Battling against Terror; Afghan Democracy on the Move

The Washington Times (Washington, DC), September 26, 2005 | Go to article overview

Battling against Terror; Afghan Democracy on the Move


Byline: Kay Granger, John Kline, Jim Gerlach, Geoff Davis and Ted Poe, SPECIAL TO THE WASHINGTON TIMES

Millions of Afghans ignored threats of violence and voted recently in the country's first parliamentary election held in two decades. While preliminary results will not be available until October, a look at what happened on Election Day illustrates the desire of the Afghan people to remove the shackles of the Taliban regime and courageously rebuild their country and government.
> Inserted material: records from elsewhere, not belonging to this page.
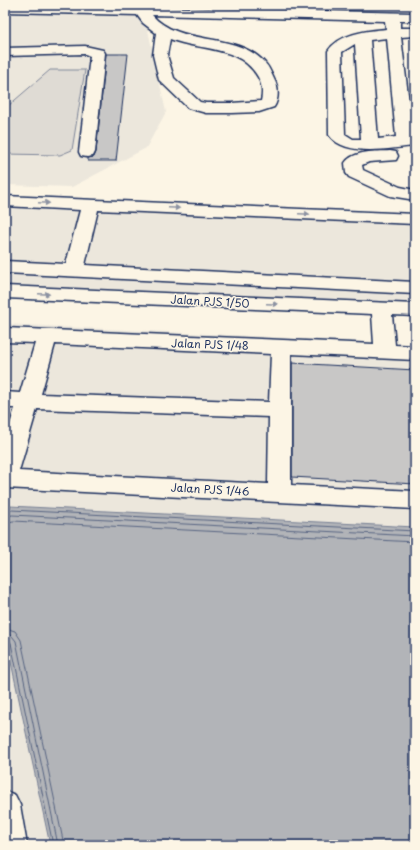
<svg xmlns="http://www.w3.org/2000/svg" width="420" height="850" font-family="'Playpen Sans',sans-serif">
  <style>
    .built { fill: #ece7dc }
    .green { fill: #dfdbd4; stroke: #7d8599 }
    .water { fill: #b2b4b8; stroke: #767f94 }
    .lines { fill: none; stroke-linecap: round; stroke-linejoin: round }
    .shore { stroke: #576482; stroke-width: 1 }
    .building { fill: #c8c7c6; stroke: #1b2f5e }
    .minor-casing { stroke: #1b2f5e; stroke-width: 3 }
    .minor { fill: #fcf5e5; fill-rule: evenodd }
    .oneway { fill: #8c92a2 }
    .labels { text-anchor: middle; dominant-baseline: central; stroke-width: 3; stroke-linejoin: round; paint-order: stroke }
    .street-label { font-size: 11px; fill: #1b2f5e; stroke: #fcf5e5 }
  </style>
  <rect width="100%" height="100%" fill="#fcf5e5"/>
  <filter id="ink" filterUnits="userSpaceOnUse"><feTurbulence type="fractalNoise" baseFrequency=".025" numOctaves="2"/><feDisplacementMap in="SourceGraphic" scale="8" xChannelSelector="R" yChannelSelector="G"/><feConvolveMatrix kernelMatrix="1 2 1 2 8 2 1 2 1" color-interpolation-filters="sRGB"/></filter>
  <g filter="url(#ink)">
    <g class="built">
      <polygon points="5,13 145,17 166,112 146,148 72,187 5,185"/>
      <polygon points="5,196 415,214 415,306 5,287"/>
      <polygon points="5,324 415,344 415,845 5,845"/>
    </g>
    <polygon class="green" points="50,70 85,70 72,150 60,155 5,154 5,106 8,106"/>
    <polygon class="water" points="10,506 415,527 415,845 50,845 5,634 5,508"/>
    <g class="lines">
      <g class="shore">
        <polyline points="5,511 11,510 415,531"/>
        <polyline points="5,517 12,515 415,536"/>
        <polyline points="5,523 13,521 415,542"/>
        <polyline points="5,628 15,631 21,640 64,845"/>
        <polyline points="5,634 12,636 16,641 58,845"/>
        <polyline points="5,639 9,640 11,643 53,845"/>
      </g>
    </g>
    <g class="building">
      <polygon points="106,54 128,54 116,161 88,161 88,158 94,157 96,152"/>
      <polygon points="292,363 415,370 415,484 292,477"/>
    </g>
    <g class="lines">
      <defs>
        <g id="minor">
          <path d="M5 5 136 7V5H150V7L415 13V21H400V28H415V36L401 37 413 136H415V146C391 148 345 158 329 135L328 51C340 33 367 31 386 29L385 21 152 15C181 48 236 30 265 63 269 67 271 73 274 79 279 88 279 99 274 107L259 112 232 113H206L188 108 159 80 153 55 156 33 143 23 137 15 5 12ZM387 38 396 137 378 139 370 40ZM170 39C200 51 240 45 258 77 262 84 263 93 261 101L232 103H206L200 102 174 78 167 55ZM355 44 361 139H353L345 134 342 52Z"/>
          <polygon points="85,46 103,50 105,53 95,152 93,156 87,157 81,156 79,152 90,56 85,54 5,56 5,48"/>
          <path d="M390 151 396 152 398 156 396 160 369 162 362 165 363 170 400 187 415 190V200L390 196 349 177 346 173 345 163C354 150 376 152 390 151Z"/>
          <polygon points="5,196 415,214 415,224 98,210 85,265 415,282 415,294 5,273 5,261 66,264 80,210 5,206"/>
          <path d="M5 286 415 304V316L392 315 395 345 415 346V360L291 354V485L415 491V509L5 488V441L15 408H5V392L20 393 35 343 5 342V328L374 344 372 314 5 298ZM55 344 271 354 269 402 41 394ZM37 409 269 417 268 484 19 471Z"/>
          <polygon points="5,791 15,795 20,805 27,845 5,845"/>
        </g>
      </defs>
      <use href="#minor" class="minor-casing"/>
      <use href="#minor" class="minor"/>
    </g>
    <defs><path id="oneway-solid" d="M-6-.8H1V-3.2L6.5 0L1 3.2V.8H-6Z"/></defs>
    <g class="oneway">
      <use href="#oneway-solid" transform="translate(44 203) rotate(2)"/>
      <use href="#oneway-solid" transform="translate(174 208) rotate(3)"/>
      <use href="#oneway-solid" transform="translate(304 214) rotate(3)"/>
      <use href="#oneway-solid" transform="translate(44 294) rotate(3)"/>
      <use href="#oneway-solid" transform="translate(272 304) rotate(3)"/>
    </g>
  </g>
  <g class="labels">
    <g class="street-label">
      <text transform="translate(210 301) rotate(3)">Jalan PJS 1/50</text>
      <text transform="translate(210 344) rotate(2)">Jalan PJS 1/48</text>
      <text transform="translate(210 489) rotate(3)">Jalan PJS 1/46</text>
    </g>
  </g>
  <rect width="420" height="850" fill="none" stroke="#fcf5e5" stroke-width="20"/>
  <rect x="10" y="10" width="400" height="830" fill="none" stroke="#1b2f5e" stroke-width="1.5" filter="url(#ink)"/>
</svg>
Just four years ago, Afghan women were banned from holding jobs or appearing in public without covering themselves from head to foot. Girls were not allowed to attend school. But in the new parliament elected on Sept. 18, women will hold at least 68 of the 249 seats.

President Hamid Karzai praised the elections: "We are making history. It's the day of self-determination for the Afghan people. After 30 years of wars, interventions, occupations and misery, today Afghanistan is moving forward, making an economy, making political institutions." Approximately 6,000 polling sites operated throughout the country, not daunted by terrorist threats or treacherous terrain. Also noteworthy was the fact that 5,800 candidates vied for seats in the parliament. The astounding numbers of Afghan men and women who put their names on the ballot is quite an achievement and a testament to their belief in representative government.

Since the launch of Operation Enduring Freedom, nearly 9 million Afghans voted in a democratic election for president in October. Moreover, coalition forces have eliminated al Qaeda safe havens and have removed the Taliban from power.

The recent elections are proof of yet another milestone reached as Afghanistan moves forward. Allied forces have started or completed more than 5,300 projects to rebuild Afghanistan's essential water and sanitation systems, health care, transportation infrastructure and schools. Specifically, this includes 500 schools, 6,771 miles of roads, 20 hospitals and 219 clinics that are being built or repaired through coalitions or U.S. Agency for International Development programs.

Remnants of the Taliban remain determined to disrupt the progress the Afghan people have made in rebuilding their country and continue their attempts to terrorize citizens so they wouldn't vote. However, their terrorist activities did not inhibit millions of citizens - including a vast number of women - from voting. Nor were they effective during last year's elections, as millions of Afghans emphatically demonstrated their rejection of Taliban violence and asserted their desire to have a representative and democratically elected government.